Repeat exactly the lines below from the line that contains "tuvo lugar cuando vecin" to the last line, inclusive, without the pictures.

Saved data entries
============
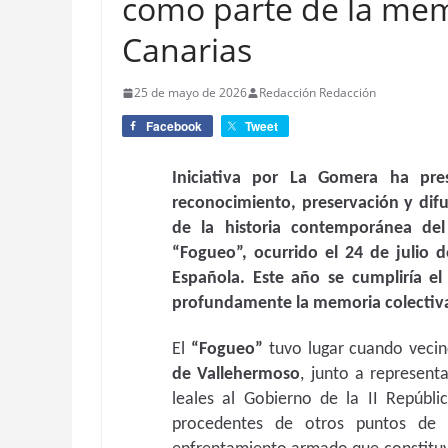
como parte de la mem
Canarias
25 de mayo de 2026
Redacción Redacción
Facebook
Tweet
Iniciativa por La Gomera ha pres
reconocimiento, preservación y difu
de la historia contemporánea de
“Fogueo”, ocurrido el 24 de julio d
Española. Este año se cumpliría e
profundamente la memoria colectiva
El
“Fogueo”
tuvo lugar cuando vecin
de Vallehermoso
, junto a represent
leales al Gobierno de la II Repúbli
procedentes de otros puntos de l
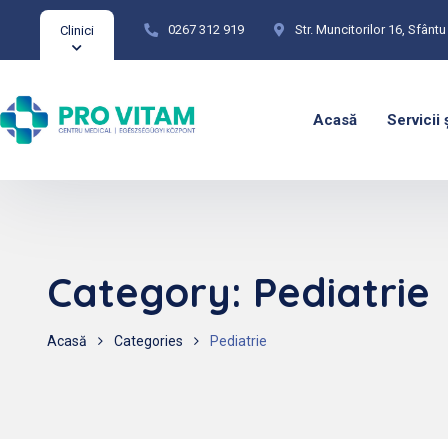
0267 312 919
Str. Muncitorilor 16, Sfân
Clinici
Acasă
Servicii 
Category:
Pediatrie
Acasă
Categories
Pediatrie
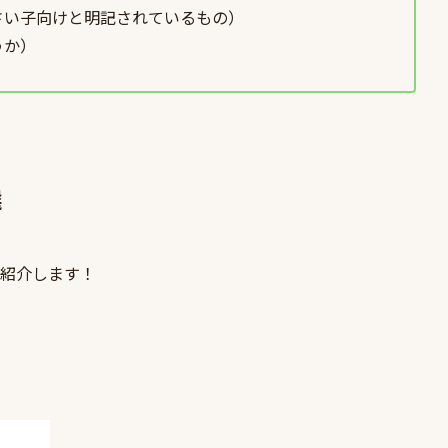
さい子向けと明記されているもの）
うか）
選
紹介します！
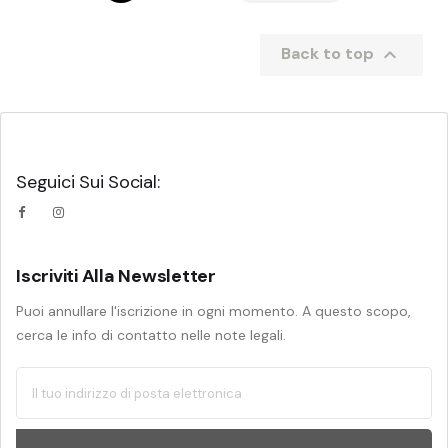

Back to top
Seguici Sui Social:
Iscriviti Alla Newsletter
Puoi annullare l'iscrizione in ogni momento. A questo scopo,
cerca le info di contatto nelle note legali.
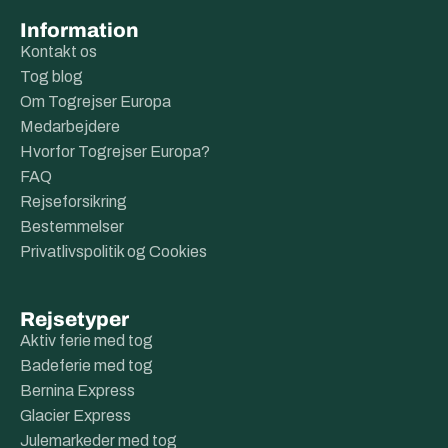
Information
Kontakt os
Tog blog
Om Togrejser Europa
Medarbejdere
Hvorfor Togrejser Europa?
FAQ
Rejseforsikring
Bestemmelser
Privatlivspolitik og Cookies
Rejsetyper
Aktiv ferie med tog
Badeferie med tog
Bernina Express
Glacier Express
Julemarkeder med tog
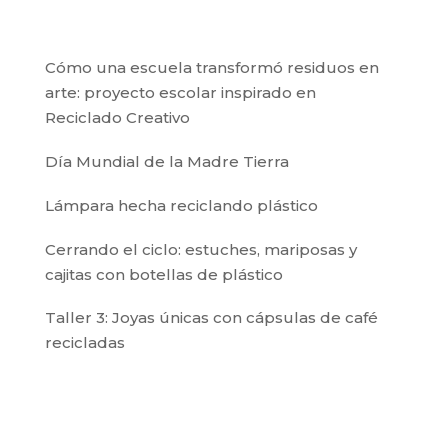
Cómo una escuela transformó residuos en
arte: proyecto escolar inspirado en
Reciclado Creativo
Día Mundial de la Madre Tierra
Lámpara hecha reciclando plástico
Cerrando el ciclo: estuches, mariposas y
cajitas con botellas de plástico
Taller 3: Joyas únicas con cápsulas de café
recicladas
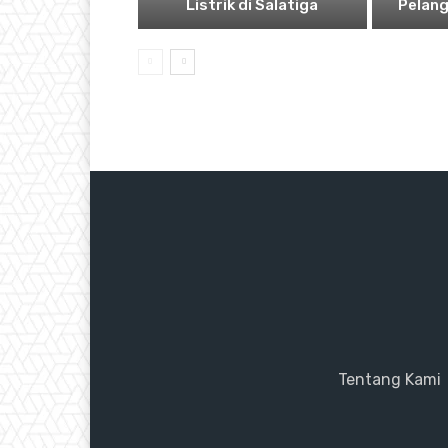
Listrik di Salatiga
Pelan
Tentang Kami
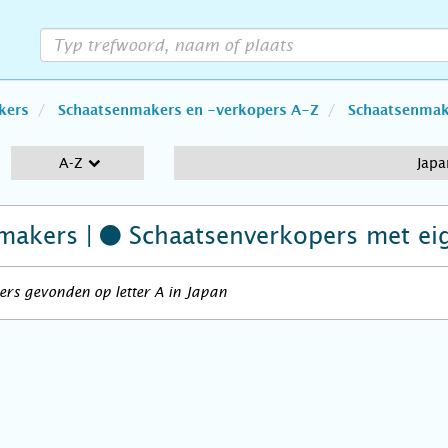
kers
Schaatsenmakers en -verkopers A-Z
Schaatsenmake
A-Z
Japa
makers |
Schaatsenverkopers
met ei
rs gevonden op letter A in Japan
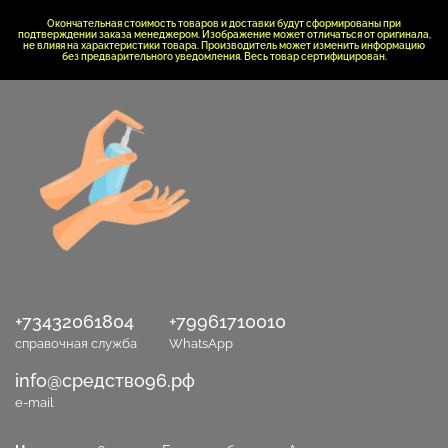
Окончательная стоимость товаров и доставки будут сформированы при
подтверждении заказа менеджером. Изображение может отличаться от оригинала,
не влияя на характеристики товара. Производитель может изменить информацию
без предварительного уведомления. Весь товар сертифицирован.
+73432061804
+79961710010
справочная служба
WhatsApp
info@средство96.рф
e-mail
============
**Solution to this exercise**
tuvo lugar cuando vecin
de Vallehermoso
, junto a represent
leales al Gobierno de la II Repúbli
procedentes de otros puntos de l
0267 312 919
Str. Muncitorilor 16, Sfân
Clinici
Acasă
Servicii 
Category:
Pediatrie
Acasă
Categories
Pediatrie
さい子向けと明記されているもの）
うか）
選
紹介します！

Back to top
Seguici Sui Social:
Iscriviti Alla Newsletter
Puoi annullare l'iscrizione in ogni momento. A questo scopo,
cerca le info di contatto nelle note legali.
Information
Kontakt os
Tog blog
Om Togrejser Europa
Medarbejdere
Hvorfor Togrejser Europa?
FAQ
Rejseforsikring
Bestemmelser
Privatlivspolitik og Cookies
Rejsetyper
Aktiv ferie med tog
Badeferie med tog
Bernina Express
Glacier Express
Julemarkeder med tog
Cómo una escuela transformó residuos en
arte: proyecto escolar inspirado en
Reciclado Creativo
Día Mundial de la Madre Tierra
Lámpara hecha reciclando plástico
Cerrando el ciclo: estuches, mariposas y
cajitas con botellas de plástico
Taller 3: Joyas únicas con cápsulas de café
recicladas
Listrik di Salatiga
Pelan
Tentang Kami
kers
Schaatsenmakers en -verkopers A-Z
Schaatsenmake
A-Z
Japa
makers |
Schaatsenverkopers
met ei
rs gevonden op letter A in Japan
Окончательная стоимость товаров и доставки будут сформированы при
подтверждении заказа менеджером. Изображение может отличаться от оригинала,
не влияя на характеристики товара. Производитель может изменить информацию
без предварительного уведомления. Весь товар сертифицирован.
+73432061804
+79961710010
справочная служба
WhatsApp
info@средство96.рф
e-mail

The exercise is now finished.